[Objectif 1]:
Répondez aux questions suivantes sur l'extrait consacré aux vidéos de l'armée américaine en Irak.
(a) Quelle fonction occupe Christopher Garver ?
(b) Combien de fois les vidéos publiées sur YouTube ont-elles été vues le mois dernier ?
(c) Par qui l'initiative de mise en ligne des vidéos est-elle mise en œuvre ?
* * * *
Une schizophrénie funeste

La hiérarchie militaire américaine ne sait toujours pas comment exploiter les nouveaux espaces conflictuels ouverts par les technologies de l'information et de la communication, et le potentiel formé par ses combattants individuels. Elle adopte même en la matière une démarche schizophrène qui réduit très largement ses chances de progresser en la matière.

D'une part, le commandement de la force multinationale en Irak a récemment décidé de mettre en ligne sur des sites publics des vidéos tournées par ses équipes professionnelles :

"This effort was not designed to combat what ends up on extremist Web sites," said Lt. Col. Christopher Garver, a U.S. military spokesman in Iraq. "But we understand it is a battle space in which we have not been active, and this is a media we can use to get our story told."
[...]
"There are moments when there is no violence going on in Iraq," Garver said. "Even Baghdad is a neighborhood-by-neighborhood story. ... Unfortunately, news being news, you tend to get the car bomb of the day."
The YouTube channel is a way to get some other stories told by linking directly to a generation that gets its news from multiple sources, Garver said.
Even on a relatively quiet day, footage of soldiers handing soccer balls to delighted Iraqi children is unlikely to be featured on most newscasts. But, Garver said, "the soccer ball story is part of what is happening in Iraq ... and that needs to be recorded somewhere."

Cette initiative est mise en oeuvre par deux anciens membres du Corps des Marines, qui ont formé leur propre société commerciale et ont décroché le contrat auprès de la MNF-I. Le mois dernier, les vidéos sur YouTube ont été vues plus de 120'000 fois et ont obtenu 1900 inscriptions. Mais l'effort prend une autre dimension avec l'appel lancé aux soldats individuels déployés en Irak de fournir leurs propres vidéos pour soutenir cet effort. Et c'est bien là que la chose confine à la schizophrénie.
* * * *
[Objectif 2]:
Convertissez en CSV à deux colonnes, nommées demande et reponse, tous les enregistrements depuis leur début jusqu'à la ligne contenant "color zones: curves: ch0", celle-ci comprise. Chaque demande occupe une ligne, avec son texte et sa réponse placés chacun dans un seul champ entre guillemets, les sauts de ligne étant remplacés par des espaces.
* * * *
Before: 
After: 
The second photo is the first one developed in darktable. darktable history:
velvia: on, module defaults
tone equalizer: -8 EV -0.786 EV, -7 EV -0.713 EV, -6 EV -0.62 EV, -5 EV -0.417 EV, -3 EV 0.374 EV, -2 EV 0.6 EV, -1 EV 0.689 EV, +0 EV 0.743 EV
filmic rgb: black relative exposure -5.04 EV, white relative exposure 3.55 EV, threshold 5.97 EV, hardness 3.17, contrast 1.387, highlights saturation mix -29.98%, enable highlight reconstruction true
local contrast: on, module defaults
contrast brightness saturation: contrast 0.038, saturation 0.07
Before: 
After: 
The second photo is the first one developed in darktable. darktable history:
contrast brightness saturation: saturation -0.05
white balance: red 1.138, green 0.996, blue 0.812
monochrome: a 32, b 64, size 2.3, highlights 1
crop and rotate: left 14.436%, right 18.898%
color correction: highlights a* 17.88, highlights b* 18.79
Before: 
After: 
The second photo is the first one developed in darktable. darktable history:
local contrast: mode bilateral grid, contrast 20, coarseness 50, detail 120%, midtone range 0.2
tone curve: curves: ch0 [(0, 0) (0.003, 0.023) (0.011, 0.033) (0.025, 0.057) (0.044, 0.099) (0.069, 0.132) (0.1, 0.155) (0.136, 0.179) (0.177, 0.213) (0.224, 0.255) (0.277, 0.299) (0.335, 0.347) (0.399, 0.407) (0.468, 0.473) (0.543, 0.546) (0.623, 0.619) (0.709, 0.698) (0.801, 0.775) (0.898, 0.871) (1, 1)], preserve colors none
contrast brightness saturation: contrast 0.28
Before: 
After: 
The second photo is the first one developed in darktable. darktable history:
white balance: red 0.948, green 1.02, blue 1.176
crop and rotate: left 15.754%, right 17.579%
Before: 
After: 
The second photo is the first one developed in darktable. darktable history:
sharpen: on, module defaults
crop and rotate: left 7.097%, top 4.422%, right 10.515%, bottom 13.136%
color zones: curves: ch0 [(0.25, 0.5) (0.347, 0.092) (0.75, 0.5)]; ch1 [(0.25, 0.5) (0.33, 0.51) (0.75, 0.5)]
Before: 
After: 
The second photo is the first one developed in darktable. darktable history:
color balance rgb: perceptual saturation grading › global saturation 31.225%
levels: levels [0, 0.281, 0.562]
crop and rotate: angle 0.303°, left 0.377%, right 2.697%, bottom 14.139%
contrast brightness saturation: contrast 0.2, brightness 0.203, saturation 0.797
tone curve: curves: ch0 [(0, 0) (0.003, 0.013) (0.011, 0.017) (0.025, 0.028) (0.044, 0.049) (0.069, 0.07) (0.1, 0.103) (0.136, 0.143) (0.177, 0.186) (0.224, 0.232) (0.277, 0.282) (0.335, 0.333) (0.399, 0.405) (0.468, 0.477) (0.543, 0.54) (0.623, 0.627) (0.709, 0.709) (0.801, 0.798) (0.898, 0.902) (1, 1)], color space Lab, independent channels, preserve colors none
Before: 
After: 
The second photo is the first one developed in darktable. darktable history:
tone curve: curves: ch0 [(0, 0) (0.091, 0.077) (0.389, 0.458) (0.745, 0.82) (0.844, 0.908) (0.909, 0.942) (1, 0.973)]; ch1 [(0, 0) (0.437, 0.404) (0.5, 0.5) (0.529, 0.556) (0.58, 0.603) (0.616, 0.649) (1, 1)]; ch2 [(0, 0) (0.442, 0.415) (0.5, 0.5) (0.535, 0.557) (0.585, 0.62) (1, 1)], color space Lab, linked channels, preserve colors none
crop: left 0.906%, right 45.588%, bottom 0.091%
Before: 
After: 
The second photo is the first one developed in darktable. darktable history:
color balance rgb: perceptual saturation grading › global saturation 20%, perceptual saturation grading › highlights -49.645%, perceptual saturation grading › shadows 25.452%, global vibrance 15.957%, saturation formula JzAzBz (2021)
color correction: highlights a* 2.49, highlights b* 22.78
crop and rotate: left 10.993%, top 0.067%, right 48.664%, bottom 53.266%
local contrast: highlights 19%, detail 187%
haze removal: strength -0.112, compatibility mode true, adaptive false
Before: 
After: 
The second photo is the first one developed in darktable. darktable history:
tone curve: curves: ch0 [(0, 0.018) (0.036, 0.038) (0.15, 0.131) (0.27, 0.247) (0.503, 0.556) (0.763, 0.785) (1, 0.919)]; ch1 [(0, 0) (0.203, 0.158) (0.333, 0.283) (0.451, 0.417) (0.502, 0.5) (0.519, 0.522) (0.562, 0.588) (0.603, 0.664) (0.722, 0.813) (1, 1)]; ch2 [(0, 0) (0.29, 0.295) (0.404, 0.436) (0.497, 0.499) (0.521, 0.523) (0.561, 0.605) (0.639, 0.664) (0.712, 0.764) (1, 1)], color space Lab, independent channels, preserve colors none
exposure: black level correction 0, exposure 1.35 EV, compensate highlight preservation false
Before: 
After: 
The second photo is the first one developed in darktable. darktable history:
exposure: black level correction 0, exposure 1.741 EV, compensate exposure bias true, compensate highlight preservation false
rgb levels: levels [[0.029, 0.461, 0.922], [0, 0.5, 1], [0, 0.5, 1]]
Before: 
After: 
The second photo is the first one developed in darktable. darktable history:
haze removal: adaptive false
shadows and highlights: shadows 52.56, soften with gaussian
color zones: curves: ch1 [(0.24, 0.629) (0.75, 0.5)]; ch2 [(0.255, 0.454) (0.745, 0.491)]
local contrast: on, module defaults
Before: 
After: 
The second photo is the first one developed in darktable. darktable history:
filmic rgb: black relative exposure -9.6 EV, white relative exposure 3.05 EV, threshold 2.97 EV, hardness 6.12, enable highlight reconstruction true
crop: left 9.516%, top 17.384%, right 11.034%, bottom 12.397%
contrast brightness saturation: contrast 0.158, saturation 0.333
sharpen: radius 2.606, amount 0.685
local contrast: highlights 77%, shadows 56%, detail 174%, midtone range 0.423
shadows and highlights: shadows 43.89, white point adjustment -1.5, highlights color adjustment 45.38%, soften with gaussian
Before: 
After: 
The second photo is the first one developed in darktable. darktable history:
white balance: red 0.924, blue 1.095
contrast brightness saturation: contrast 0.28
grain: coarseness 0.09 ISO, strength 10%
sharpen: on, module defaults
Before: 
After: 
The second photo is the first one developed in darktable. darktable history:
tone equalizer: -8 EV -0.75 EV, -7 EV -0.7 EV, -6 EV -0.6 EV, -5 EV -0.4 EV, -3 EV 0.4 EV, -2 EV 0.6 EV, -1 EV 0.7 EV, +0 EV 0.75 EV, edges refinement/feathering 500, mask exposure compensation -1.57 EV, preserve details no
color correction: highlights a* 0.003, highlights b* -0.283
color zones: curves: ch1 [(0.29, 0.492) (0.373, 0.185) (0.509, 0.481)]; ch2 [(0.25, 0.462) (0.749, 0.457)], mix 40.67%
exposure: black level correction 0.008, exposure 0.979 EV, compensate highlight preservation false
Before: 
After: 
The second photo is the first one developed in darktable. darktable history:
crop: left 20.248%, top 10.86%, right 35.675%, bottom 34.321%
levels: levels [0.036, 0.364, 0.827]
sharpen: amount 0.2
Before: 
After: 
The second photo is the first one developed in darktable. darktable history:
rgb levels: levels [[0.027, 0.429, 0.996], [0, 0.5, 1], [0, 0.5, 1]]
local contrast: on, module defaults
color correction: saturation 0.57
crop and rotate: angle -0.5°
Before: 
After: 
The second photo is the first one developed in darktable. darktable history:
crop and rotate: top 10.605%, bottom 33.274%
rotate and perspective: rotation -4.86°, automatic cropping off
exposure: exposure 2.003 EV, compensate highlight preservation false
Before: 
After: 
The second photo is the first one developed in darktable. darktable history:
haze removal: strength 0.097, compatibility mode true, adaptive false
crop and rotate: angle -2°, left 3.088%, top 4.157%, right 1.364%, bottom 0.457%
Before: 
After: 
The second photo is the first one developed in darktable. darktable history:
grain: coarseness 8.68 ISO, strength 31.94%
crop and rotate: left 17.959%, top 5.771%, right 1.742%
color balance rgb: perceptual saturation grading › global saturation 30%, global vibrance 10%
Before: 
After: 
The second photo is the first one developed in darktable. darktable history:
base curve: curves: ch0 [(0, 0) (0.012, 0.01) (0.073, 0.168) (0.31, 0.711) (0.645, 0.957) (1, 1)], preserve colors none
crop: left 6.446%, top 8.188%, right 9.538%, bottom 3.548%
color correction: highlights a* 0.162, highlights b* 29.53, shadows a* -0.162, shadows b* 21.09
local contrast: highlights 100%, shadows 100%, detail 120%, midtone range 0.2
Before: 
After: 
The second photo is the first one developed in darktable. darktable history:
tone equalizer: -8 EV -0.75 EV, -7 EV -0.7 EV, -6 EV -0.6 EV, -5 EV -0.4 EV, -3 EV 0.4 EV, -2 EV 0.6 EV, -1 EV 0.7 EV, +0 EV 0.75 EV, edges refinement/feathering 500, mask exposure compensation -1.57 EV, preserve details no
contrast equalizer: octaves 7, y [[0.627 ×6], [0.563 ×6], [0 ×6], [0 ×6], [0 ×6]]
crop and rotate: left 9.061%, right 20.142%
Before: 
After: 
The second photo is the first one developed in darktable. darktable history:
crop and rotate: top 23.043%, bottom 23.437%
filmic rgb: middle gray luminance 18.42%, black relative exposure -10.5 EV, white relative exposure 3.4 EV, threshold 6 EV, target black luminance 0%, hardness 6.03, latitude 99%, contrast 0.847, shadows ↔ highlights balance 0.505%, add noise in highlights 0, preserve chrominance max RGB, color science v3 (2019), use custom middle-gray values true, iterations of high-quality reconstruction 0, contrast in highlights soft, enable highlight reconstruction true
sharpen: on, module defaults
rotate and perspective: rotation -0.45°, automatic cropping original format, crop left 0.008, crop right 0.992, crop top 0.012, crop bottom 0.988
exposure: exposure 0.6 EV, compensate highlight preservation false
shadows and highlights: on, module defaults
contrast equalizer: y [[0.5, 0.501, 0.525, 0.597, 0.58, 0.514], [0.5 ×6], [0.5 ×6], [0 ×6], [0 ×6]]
* * * *
[Réponse rédigée 1]:
(a) Christopher Garver est lieutenant-colonel et porte-parole militaire américain en Irak.
(b) Le mois dernier, les vidéos ont été vues plus de 120'000 fois.
(c) Elle est mise en œuvre par deux anciens membres du Corps des Marines. Ils ont formé leur propre société commerciale et ont décroché le contrat auprès de la MNF-I.

[Réponse rédigée 2]:
demande,reponse
"Before: After: The second photo is the first one developed in darktable. darktable history:","velvia: on, module defaults tone equalizer: -8 EV -0.786 EV, -7 EV -0.713 EV, -6 EV -0.62 EV, -5 EV -0.417 EV, -3 EV 0.374 EV, -2 EV 0.6 EV, -1 EV 0.689 EV, +0 EV 0.743 EV filmic rgb: black relative exposure -5.04 EV, white relative exposure 3.55 EV, threshold 5.97 EV, hardness 3.17, contrast 1.387, highlights saturation mix -29.98%, enable highlight reconstruction true local contrast: on, module defaults contrast brightness saturation: contrast 0.038, saturation 0.07"
"Before: After: The second photo is the first one developed in darktable. darktable history:","contrast brightness saturation: saturation -0.05 white balance: red 1.138, green 0.996, blue 0.812 monochrome: a 32, b 64, size 2.3, highlights 1 crop and rotate: left 14.436%, right 18.898% color correction: highlights a* 17.88, highlights b* 18.79"
"Before: After: The second photo is the first one developed in darktable. darktable history:","local contrast: mode bilateral grid, contrast 20, coarseness 50, detail 120%, midtone range 0.2 tone curve: curves: ch0 [(0, 0) (0.003, 0.023) (0.011, 0.033) (0.025, 0.057) (0.044, 0.099) (0.069, 0.132) (0.1, 0.155) (0.136, 0.179) (0.177, 0.213) (0.224, 0.255) (0.277, 0.299) (0.335, 0.347) (0.399, 0.407) (0.468, 0.473) (0.543, 0.546) (0.623, 0.619) (0.709, 0.698) (0.801, 0.775) (0.898, 0.871) (1, 1)], preserve colors none contrast brightness saturation: contrast 0.28"
"Before: After: The second photo is the first one developed in darktable. darktable history:","white balance: red 0.948, green 1.02, blue 1.176 crop and rotate: left 15.754%, right 17.579%"
"Before: After: The second photo is the first one developed in darktable. darktable history:","sharpen: on, module defaults crop and rotate: left 7.097%, top 4.422%, right 10.515%, bottom 13.136% color zones: curves: ch0 [(0.25, 0.5) (0.347, 0.092) (0.75, 0.5)]; ch1 [(0.25, 0.5) (0.33, 0.51) (0.75, 0.5)]"